> **Problem description**:
Reproduce the data starting with the line containing "collection date: 1932-09-11" and going on through the line containing "genus: Capsella", switching "catalogue" to "catalog" and leaving everything else unchanged.
--- start of Records provided ---
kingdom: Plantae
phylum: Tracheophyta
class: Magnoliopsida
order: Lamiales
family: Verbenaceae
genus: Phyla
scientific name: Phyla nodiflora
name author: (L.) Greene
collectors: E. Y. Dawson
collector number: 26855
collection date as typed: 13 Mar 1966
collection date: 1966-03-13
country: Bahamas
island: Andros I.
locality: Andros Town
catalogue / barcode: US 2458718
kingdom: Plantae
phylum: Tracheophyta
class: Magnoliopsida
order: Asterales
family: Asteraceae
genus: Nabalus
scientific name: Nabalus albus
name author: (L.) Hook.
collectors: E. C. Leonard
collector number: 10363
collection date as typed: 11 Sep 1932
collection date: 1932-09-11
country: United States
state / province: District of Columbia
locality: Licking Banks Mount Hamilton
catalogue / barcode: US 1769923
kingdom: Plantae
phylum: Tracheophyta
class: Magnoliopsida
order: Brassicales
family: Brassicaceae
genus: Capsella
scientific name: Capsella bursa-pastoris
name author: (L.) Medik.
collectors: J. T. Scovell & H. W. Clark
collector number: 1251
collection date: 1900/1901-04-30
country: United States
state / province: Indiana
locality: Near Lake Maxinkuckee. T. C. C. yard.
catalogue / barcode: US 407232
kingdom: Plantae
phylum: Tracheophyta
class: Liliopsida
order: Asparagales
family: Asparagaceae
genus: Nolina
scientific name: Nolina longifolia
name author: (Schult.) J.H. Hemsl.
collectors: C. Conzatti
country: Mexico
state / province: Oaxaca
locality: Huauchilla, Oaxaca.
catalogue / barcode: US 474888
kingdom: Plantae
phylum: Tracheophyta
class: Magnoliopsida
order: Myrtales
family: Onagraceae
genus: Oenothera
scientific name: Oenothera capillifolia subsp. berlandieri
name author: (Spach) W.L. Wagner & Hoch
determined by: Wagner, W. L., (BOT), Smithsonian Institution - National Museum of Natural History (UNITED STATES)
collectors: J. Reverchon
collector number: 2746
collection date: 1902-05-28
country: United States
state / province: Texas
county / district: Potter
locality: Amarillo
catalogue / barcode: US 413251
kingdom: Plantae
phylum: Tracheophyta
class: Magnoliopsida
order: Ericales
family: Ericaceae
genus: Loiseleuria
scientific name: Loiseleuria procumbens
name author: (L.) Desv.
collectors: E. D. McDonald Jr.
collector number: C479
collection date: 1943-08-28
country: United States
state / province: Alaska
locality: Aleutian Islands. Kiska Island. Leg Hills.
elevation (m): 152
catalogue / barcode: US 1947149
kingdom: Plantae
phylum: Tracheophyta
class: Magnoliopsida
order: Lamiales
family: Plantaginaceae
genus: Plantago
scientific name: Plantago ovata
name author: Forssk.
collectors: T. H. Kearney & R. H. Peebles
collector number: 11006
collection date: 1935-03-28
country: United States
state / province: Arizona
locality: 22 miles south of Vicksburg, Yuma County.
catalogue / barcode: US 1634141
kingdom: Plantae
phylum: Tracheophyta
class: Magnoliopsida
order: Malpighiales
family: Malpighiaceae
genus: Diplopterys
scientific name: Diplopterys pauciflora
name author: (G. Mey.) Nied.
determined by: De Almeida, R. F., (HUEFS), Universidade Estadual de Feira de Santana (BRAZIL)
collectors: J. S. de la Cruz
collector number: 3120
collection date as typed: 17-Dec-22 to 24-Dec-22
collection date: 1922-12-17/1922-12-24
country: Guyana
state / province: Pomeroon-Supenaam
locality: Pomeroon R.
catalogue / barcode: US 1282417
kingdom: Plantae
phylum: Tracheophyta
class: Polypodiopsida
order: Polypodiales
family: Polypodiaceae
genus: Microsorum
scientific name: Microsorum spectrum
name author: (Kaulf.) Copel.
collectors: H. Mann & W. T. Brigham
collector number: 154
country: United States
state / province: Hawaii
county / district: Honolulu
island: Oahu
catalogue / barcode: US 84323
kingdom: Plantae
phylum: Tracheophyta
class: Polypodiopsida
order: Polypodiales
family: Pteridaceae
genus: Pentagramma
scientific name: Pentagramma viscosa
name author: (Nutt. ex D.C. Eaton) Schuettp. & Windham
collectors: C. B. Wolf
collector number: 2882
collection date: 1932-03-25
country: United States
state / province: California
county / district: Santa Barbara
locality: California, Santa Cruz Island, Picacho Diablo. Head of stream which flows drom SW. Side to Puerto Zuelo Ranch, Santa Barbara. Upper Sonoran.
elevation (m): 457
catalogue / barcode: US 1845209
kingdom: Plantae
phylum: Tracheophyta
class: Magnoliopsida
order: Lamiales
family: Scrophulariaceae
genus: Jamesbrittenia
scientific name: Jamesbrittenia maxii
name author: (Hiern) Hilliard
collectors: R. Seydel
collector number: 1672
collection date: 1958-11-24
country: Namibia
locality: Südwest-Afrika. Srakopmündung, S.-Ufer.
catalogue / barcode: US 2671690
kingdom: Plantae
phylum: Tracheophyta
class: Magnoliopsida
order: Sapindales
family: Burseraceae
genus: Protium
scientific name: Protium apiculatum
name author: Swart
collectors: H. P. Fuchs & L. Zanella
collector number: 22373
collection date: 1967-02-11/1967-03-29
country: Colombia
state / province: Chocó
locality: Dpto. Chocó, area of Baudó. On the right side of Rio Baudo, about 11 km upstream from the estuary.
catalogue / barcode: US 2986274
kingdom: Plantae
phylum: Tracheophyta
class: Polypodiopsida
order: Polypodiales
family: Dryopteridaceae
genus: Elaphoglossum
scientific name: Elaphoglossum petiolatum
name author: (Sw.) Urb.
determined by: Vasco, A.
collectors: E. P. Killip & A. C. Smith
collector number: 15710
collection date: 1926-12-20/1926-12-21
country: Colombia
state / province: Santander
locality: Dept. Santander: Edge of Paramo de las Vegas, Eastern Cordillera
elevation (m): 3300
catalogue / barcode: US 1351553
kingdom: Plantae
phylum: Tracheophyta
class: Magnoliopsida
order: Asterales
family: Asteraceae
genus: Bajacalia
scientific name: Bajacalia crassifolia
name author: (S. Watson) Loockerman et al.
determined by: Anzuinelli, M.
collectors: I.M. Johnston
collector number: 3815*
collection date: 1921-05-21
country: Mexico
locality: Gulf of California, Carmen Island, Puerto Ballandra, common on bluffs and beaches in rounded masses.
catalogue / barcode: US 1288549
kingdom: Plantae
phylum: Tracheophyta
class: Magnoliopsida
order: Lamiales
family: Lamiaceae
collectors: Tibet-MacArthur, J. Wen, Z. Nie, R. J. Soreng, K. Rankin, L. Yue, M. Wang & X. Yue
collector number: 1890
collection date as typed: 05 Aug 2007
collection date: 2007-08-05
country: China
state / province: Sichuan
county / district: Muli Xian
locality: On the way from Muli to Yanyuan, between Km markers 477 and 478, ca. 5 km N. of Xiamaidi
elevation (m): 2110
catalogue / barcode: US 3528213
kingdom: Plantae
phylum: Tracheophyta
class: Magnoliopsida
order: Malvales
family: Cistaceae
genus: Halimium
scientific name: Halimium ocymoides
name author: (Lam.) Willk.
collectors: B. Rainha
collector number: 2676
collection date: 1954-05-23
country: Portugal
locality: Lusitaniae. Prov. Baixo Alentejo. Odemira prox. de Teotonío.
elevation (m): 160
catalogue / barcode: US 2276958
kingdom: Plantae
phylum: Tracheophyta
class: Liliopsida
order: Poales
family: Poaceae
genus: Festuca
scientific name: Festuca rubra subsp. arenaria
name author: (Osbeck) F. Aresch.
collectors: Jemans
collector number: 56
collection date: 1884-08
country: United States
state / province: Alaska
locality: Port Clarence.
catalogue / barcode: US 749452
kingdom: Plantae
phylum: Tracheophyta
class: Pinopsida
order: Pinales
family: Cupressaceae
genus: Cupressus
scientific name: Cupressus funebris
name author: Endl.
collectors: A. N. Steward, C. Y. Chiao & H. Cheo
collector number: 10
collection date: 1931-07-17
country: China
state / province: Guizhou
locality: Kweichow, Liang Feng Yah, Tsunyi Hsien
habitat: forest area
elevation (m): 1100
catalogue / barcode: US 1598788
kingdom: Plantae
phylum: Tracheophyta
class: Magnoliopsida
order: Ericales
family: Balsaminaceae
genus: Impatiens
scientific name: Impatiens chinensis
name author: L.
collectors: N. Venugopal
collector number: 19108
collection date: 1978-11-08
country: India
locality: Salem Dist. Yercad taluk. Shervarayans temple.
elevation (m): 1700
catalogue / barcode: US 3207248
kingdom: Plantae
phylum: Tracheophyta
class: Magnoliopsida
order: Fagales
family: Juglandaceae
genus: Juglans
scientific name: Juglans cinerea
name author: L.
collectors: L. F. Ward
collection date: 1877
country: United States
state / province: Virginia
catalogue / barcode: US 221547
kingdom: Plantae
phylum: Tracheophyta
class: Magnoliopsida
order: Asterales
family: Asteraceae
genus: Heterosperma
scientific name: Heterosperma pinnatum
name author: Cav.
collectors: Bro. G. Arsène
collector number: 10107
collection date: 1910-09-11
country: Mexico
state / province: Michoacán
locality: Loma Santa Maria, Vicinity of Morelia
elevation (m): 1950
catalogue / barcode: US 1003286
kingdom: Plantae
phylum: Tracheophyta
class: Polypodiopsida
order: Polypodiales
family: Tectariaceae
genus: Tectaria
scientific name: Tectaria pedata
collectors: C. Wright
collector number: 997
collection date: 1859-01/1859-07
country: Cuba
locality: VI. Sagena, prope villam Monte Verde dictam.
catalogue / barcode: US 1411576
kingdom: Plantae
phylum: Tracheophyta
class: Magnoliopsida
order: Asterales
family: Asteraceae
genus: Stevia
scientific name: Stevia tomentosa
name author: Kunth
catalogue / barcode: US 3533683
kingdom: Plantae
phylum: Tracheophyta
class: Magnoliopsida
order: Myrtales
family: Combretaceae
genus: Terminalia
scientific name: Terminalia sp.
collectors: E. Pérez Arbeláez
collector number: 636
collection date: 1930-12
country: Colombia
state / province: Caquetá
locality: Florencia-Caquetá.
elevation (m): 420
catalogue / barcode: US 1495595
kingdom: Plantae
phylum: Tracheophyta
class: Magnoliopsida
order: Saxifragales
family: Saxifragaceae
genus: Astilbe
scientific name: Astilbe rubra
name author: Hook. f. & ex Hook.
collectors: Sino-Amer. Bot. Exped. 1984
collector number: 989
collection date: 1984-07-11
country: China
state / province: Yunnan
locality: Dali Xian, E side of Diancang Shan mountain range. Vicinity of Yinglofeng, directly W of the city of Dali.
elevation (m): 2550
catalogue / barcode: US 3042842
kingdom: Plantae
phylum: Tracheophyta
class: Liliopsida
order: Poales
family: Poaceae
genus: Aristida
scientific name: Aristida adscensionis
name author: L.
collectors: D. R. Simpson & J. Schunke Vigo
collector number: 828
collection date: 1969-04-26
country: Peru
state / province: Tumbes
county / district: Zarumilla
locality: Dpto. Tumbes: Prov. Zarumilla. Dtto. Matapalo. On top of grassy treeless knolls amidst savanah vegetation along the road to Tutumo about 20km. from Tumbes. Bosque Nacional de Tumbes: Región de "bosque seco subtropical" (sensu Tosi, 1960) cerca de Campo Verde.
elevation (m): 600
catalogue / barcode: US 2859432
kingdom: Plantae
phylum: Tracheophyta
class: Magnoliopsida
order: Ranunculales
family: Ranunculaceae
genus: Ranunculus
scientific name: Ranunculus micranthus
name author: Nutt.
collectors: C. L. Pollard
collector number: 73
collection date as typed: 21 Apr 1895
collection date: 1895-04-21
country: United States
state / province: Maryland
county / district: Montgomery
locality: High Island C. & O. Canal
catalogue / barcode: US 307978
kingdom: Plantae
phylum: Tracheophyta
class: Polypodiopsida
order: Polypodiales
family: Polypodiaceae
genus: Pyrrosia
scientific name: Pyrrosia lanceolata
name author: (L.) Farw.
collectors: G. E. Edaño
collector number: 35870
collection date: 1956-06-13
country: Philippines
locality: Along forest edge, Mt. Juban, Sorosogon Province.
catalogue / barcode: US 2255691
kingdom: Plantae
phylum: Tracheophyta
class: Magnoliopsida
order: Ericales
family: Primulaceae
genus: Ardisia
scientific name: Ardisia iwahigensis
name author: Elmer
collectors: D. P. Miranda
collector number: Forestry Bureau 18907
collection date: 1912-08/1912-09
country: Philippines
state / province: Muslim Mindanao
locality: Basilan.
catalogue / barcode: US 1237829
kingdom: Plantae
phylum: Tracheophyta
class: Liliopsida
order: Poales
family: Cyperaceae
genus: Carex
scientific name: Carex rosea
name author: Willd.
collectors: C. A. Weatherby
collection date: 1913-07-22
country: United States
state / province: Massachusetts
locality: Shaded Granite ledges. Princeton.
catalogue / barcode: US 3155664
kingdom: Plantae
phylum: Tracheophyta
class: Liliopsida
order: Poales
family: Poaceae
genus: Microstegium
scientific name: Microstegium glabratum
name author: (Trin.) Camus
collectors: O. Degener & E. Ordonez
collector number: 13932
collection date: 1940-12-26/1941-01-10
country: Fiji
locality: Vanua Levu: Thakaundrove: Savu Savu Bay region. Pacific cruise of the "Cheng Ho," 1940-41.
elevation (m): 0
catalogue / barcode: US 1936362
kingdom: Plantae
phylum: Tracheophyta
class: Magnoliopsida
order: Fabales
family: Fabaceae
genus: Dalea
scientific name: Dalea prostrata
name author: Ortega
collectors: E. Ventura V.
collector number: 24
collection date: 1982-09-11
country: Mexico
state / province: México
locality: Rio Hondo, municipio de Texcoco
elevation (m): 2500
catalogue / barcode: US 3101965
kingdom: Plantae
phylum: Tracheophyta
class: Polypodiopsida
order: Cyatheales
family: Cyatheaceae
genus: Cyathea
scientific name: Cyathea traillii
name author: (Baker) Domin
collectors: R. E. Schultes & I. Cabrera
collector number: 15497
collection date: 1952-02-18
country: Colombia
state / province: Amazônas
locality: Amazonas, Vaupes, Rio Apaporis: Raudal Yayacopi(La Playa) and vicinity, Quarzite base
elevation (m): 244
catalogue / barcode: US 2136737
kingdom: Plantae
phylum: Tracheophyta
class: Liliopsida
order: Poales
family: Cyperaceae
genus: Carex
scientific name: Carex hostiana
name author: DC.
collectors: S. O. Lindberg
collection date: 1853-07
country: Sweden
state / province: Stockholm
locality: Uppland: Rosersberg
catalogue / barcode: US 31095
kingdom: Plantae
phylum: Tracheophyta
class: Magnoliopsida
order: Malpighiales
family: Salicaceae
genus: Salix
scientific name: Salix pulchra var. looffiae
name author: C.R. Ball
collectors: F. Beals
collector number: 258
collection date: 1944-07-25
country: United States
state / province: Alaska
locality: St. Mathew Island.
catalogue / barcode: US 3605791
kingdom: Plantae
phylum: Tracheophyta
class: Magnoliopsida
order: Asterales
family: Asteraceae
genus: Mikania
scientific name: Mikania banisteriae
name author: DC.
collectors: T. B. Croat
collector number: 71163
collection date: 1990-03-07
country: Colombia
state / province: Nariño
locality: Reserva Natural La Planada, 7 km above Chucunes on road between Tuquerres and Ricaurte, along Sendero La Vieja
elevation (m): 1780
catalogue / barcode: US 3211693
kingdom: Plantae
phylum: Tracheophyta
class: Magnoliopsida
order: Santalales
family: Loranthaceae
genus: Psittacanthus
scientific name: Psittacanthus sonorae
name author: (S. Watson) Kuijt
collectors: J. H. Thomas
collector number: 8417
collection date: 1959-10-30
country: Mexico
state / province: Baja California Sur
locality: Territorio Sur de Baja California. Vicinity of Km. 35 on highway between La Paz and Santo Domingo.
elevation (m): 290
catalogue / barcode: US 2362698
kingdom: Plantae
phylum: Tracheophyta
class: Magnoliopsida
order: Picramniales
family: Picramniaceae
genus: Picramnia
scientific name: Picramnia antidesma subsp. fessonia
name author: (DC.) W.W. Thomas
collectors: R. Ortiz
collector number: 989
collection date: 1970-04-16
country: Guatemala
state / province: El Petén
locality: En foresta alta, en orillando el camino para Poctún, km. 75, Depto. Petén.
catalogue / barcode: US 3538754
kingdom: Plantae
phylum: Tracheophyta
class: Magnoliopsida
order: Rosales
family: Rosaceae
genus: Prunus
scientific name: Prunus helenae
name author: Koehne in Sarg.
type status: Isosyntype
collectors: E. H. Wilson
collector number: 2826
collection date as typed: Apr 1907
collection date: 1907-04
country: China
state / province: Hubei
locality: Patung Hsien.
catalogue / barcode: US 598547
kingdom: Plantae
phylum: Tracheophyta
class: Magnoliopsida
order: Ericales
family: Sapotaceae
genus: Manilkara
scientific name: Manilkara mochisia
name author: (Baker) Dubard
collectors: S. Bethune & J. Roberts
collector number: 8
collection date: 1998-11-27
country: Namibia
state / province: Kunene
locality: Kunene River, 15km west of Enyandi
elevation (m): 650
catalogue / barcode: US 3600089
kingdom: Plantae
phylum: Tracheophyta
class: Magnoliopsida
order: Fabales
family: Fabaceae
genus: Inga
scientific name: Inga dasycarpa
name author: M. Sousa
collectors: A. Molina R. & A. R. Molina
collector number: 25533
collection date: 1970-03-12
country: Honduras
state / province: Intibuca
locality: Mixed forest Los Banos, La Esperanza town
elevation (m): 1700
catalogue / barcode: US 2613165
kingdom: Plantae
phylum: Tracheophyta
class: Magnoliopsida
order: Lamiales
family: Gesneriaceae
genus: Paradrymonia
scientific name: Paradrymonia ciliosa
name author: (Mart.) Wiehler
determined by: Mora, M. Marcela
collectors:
--- end of Records provided ---
> **Answer**:
collection date: 1932-09-11
country: United States
state / province: District of Columbia
locality: Licking Banks Mount Hamilton
catalog / barcode: US 1769923
kingdom: Plantae
phylum: Tracheophyta
class: Magnoliopsida
order: Brassicales
family: Brassicaceae
genus: Capsella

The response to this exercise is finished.